Добавить в цитаты Настройки чтения

Страница 46 из 64

— Знаешь, что это такое, Шати?

— Как не знать. Медвежий сахар. — Шати выбросил яблоко и в два счета расправился с медвежьим сахаром. Было видно, что его мнение о медведях сильно изменилось к лучшему.

— Ну, а теперь проводишь, Шати?

— Никак нельзя, — Шати извлек из подола красивое красное яблоко, — дядя Андраш дал мне яблочко, чтоб я отседова ни ногой, пока не спознаю, куды вы идете.

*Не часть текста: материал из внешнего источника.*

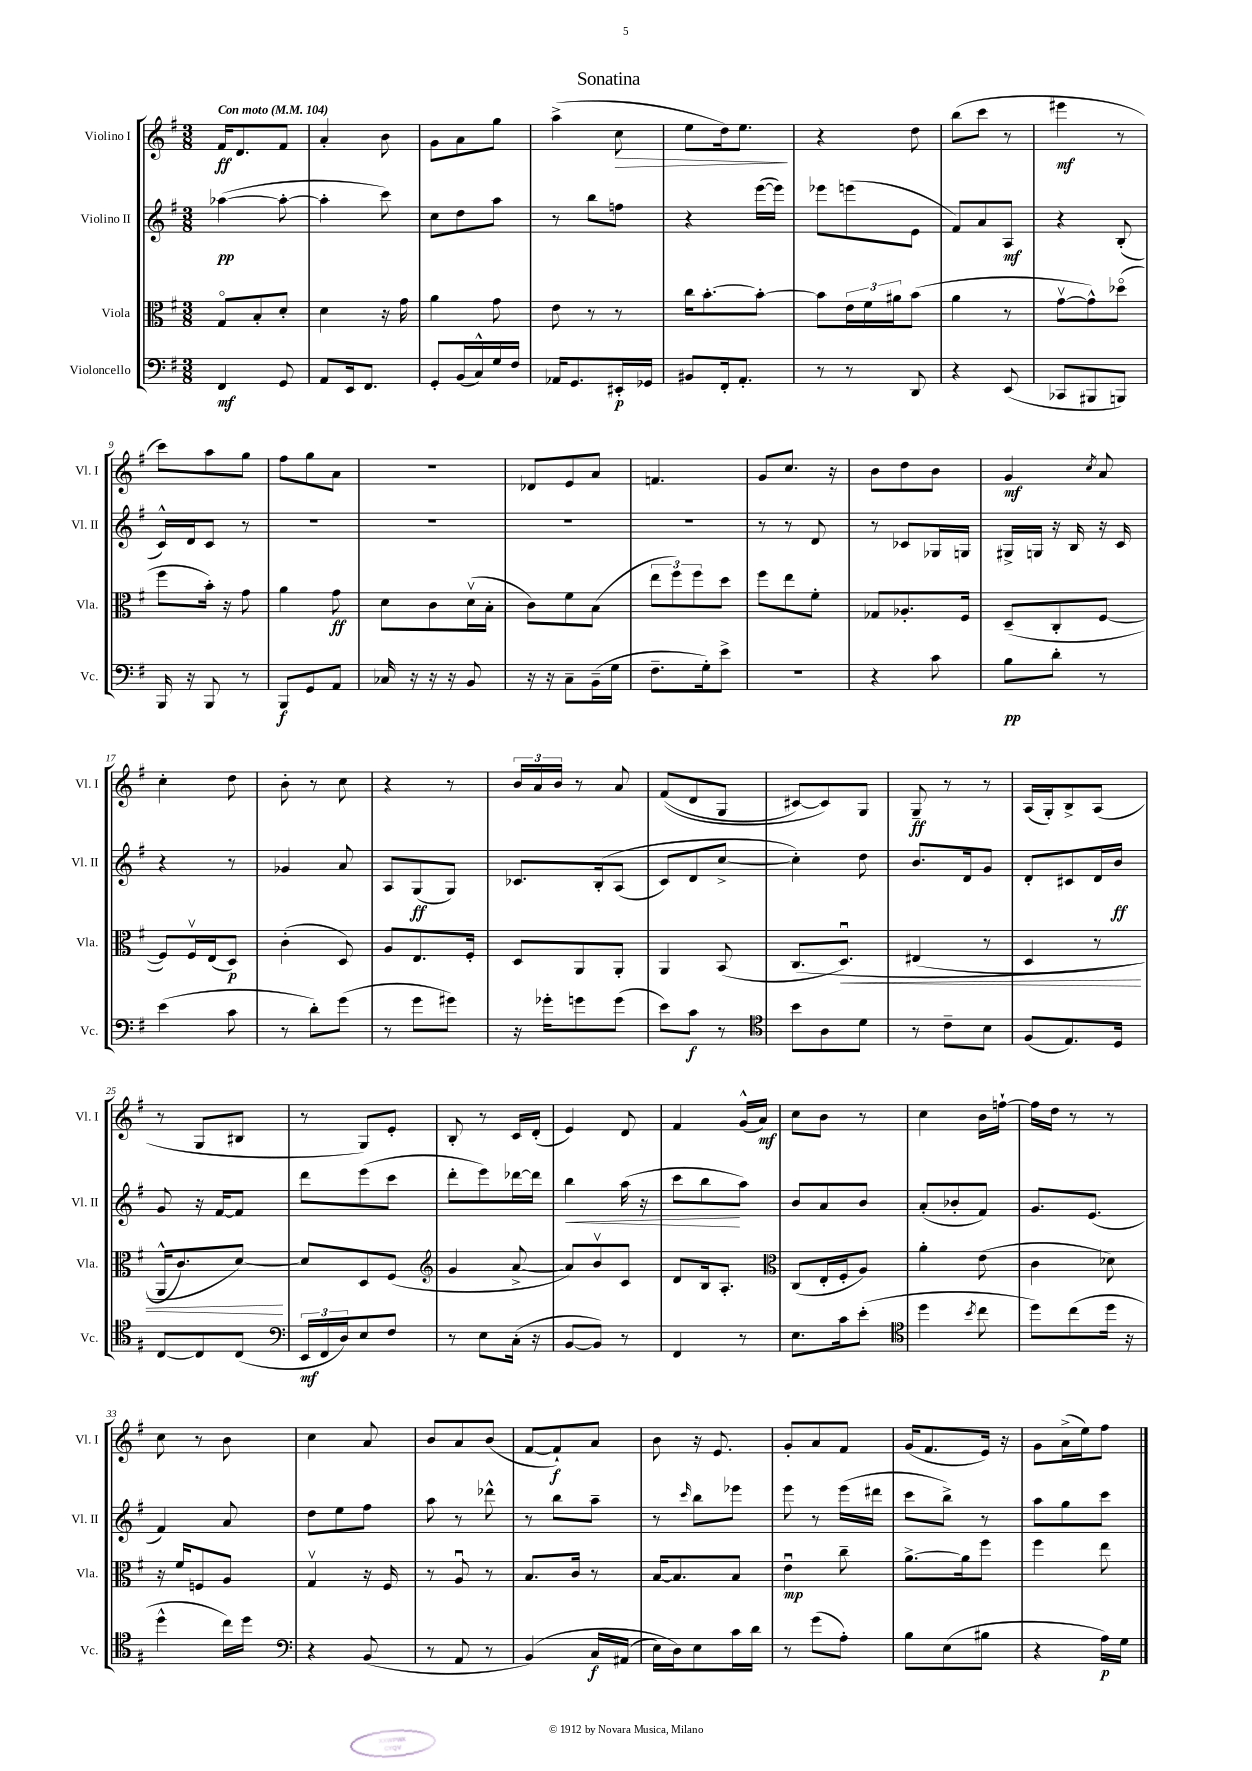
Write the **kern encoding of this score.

**kern	**kern	**kern	**kern
*staff4	*staff3	*staff2	*staff1
*clefF4	*clefC3	*clefG2	*clefG2
*k[f#]	*k[f#]	*k[f#]	*k[f#]
*M3/8	*M3/8	*M3/8	*M3/8
*MM104	*MM104	*MM104	*MM104
4FF#/	8Go/L	([4aa-\	16f#/LK
.	.	.	8.d/
.	8B'/	.	.
8GG/	8d'/J	8aa-'\_	8f#/J
=	=	=	=
8AA/L	4d\	4aa-'\]	4a'/
16EE/k	.	.	.
8.FF#/J	.	.	.
.	16r	8ccc\)	8b\
.	16g\	.	.
=	=	=	=
8GG'/L	4a\	8cc\L	8g\L
(16BB/L	.	8dd\	8a\
16C^^/)	.	.	.
16G/	8g\	8aa\J	8gg\J
16F#/JJ	.	.	.
=	=	=	=
16AA-/LK	8e\	8r	(4aa^\
8.GG/	.	.	.
.	8r	8bb\L	.
16EE#'/L	8r	8ff\J	8cc\
16GG-/JJ	.	.	.
=	=	=	=
8BB#/L	16cc\LK	4r	8ee\L
.	[8.b'\	.	.
16FF#'/k	.	.	16dd\k)
8.AA'/J	.	.	8.ee\J
.	8b'\_J	([16eee\LL	.
.	.	16eee\]JJ)	.
=	=	=	=
8r	8b\]L	8eee-\L	4r
8r	24e\L	(8eee\	.
.	24f#\	.	.
.	24a#\J	.	.
8DD/	(8b\J	8e\J	8dd\
=	=	=	=
4r	4a\	8f#/L)	(8bb\L
.	.	8a/	8ccc\J
(8EE/	8r	8A/J	8r
=	=	=	=
8CC-/L	[8gv\L	4r	4eee#\
8BBB#/	8g^^\])	.	.
8BBB/J)	(8dd-o\J	(8B'/	8r
=	=	=	=
16BBB/	8ff#\L	16c^^/LL)	8ccc\L)
16r	.	16d/J	.
8BBB/	16b'\Jk)	8c/J	8aa\
.	16r	.	.
8r	8g\	8r	8gg\J
=	=	=	=
8BBB/L	4a\	4.r	8ff#\L
8GG/	.	.	8gg\
8AA/J	8g\	.	8a\J
=	=	=	=
16C-/	8d\L	4.r	4.r
16r	.	.	.
16r	8c\	.	.
16r	.	.	.
8BB/	(16dv\L	.	.
.	16B'\JJ	.	.
=	=	=	=
16r	8c\L)	4.r	8d-/L
16r	.	.	.
8C~\L	8f#\	.	8e/
(16BB~\L	(8B\J	.	8a/J
16G\JJ	.	.	.
=	=	=	=
8.F#~\L	12ee\L	4.r	4.f/
.	12ff#\)	.	.
.	12ff#\	.	.
16G'\k)	.	.	.
8e^\J	8dd\J	.	.
=	=	=	=
4.r	8ff#\L	8r	8g/L
.	8ee\	8r	8.cc/J
.	8f#'\J	8d/	.
.	.	.	16r
=	=	=	=
4r	8G-/L	8r	8b\L
.	8.A-'/	8c-/L	8dd\
8c\	.	16G-/L	8b\J
.	16F#/Jk	16G/JJ	.
=	=	=	=
8B\L	(8D~/L	16G#^/LL	4g/
.	.	16G/JJ	.
8d'\J	8C'/	16r	.
.	.	16B/	.
.	.	.	8qcc/
8r	[8F#/J	16r	8a/
.	.	16c/	.
=	=	=	=
(4e\	8F#/]L)	4r	4cc'\
.	16F#v/L	.	.
.	(16E/J	.	.
8c\	8D/J)	8r	8dd\
=	=	=	=
8r	(4c'\	4g-/	8b'\
8d'\L)	.	.	8r
(8g\J	8D/)	8a/	8cc\
=	=	=	=
8r	8A/L	8A/L	4r
8g\L	8.E/	(8G/	.
8g#\J)	.	8G/J)	8r
.	16F#'/Jk	.	.
=	=	=	=
16r	8D/L	8.c-/L	24b/LL
.	.	.	24a/
16g-'\LK	.	.	.
.	.	.	24b/JJ
8g\	8AA/	.	8r
.	.	&(16B'/k	.
(8g\J	8AA'/J	(8A/J	8a/
=	=	=	=
8e\L)	4AA/	8c/L)	&((8f#/L
8c\J	.	8d/	8d/
8r	(8BB/	[8cc^/J	8G/J
=	=	=	=
*clefC4	*	*	*
8b\L	&(8.C/L	4cc'\]&)	[8c#/L)
8A\	.	.	8c#/]&)
.	8.Du/J)	.	.
8d\J	.	8dd\	8G/J
=	=	=	=
8r	(4E#/	8.b/L	8G~/
8c~\L	.	.	8r
.	.	16d/k	.
8B\J	8r	8g/J	8r
=	=	=	=
(8F#/L	4D/	8d'/L	(16A/LL
.	.	.	16G'/J)
8.E/)	.	8c#/	8B^/
.	8r	16d/L	(8A/J
16D/Jk	.	16b/JJ	.
=	=	=	=
[8C/L	16AA^^/LK	8g/	8r
.	8.c/)	.	.
8C/]	.	16r	8G/L
.	.	[16f#/LK	.
(8C/J	[8d/J&)	8f#/]J	8B#/J
=	=	=	=
*clefF4	*	*	*
24EE/LL	8d/]L	8ddd\L	8r
24FF#/	.	.	.
24D/J)	.	.	.
8E/	8D/	(8eee\	8G/L)
8F#/J	(8F#/J	8ccc\J	8e'/J
=	=	=	=
*	*clefG2	*	*
8r	4g/	8ddd'\L	8B'/
8E\L	.	8eee\)	8r
(16C'\Jk	[8a^/	[16ddd-\L	16c/LL
16r	.	16ddd-\]JJ	(16d'/JJ
=	=	=	=
[8BB/L	8a/]L)	4bb\	4e/)
8BB/]J)	8bv/	.	.
8r	8c/J	(16aa\	8d/
.	.	16r	.
=	=	=	=
4FF#/	8d/L	8ccc\L	4f#/
.	16B/k	8bb\	.
.	8.A'/J	.	.
8r	.	8aa\J)	(16g^^/LL
.	.	.	16a/JJ)
=	=	=	=
*	*clefC3	*	*
8.E\L	(8C/L	8b/L	8cc\L
.	16E'/L	8a/	8b\J
16c\k	16F#'/J	.	.
(8e'\J	8A/J)	8b/J	8r
=	=	=	=
*clefC4	*	*	*
4dd\	4a'\	(8a'/L	4cc\
.	.	8b-'/	.
8qb/	.	.	.
8cc\	(8e\	8f#/J)	16b\LL
.	.	.	[16ff`\JJ
=	=	=	=
8dd\L)	4c\	8.g/L	16ff\]LL
.	.	.	16dd\JJ
(8cc\	.	.	8r
.	.	(8.e/J	.
16dd\Jk	8d-\)	.	8r
16r	.	.	.
=	=	=	=
4dd^^\	16r	4f#/)	8cc\
.	16f#/LK	.	.
.	8F/	.	8r
16cc\LL)	8A/J	8a/	8b\
16dd\JJ	.	.	.
=	=	=	=
*clefF4	*	*	*
4r	4Gv/	8dd\L	4cc\
.	.	8ee\	.
(8BB/	16r	8ff#\J	8a/
.	16F#/	.	.
=	=	=	=
8r	8r	8aa\	8b/L
8AA/	8Au/	8r	8a/
8r	8r	8ddd-^^\	(8b/J
=	=	=	=
&(4BB/)	8.B/L	8r	[8f#/L
.	.	8bb\L	8f#`/])
.	16c/Jk	.	.
16C/LL	8r	8aa~\J	8a/J
(16AA#/JJ	.	.	.
=	=	=	=
16E\LL)	[16B/LK	8r	8b\
16D\J&)	8.B/]	.	.
.	.	16qqccc/	.
8E\	.	8bb\L	16r
.	.	.	8.e/
16c\L	8B/J	8eee-\J	.
16d\JJ	.	.	.
=	=	=	=
8r	4eu\	8eee\	8g'/L
(8g\L	.	8r	8a/
8A'\J)	8cc~\	(16eee\LL	8f#/J
.	.	16ddd#\JJ	.
=	=	=	=
8B\L	[8.a^\L	8ccc\L	(16g/LK
.	.	.	8.f#/
(8E\	.	8bb^\J)	.
.	16a\]k	.	.
8B#\J	8ff#\J	8r	16e/Jk)
.	.	.	16r
=	=	=	=
4r	4ff#\	8aa\L	8g\L
.	.	8gg\	(16a^\L
.	.	.	16ee\J)
16A\LL)	8ee\	8ccc\J	8ff#\J
16G\JJ	.	.	.
==	==	==	==
*-	*-	*-	*-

Ну вот, здравствуйте, уж от Богомольца я этого никак не ожидал. Я не знал, сердиться мне или смеяться, и чтобы разобраться, решил пустить в дело еще один кусок медвежьего сахара.

— А господин доктор тебе случайно не наказывал следить, куда я пойду?

— А как же, — добил меня Шати. — Уж цельную неделю выслеживаю.

Нетрудно было догадаться, что очередное яблоко, извлеченное на свет божий из бездонного подола, мог преподнести юному шпиону только доктор. Старое сморщенное печеное яблоко, от таких яблок колики бывают, тут-то и можно будет увиваться вокруг Мари Малярши хоть целую неделю.

Я собрался уйти от Соколиного Глаза, а заодно и от его курчавого подручного шпиона, но глава шпионской конторы решил заработать еще кусок медвежьего сахара. Он вытащил из подола лимон, такие лимоны можно увидеть только на стойке деревенской корчмы.

— Тоже ничего, — хитро сказал он, пососав немного, — вроде как кисленькое вино, вот, лизните-ка!

От лимона и впрямь разило вином.

— Это еще откуда?

— Нотарус дал, он домой шел, да, видать, выпимши, все хотел церкву опрокинуть.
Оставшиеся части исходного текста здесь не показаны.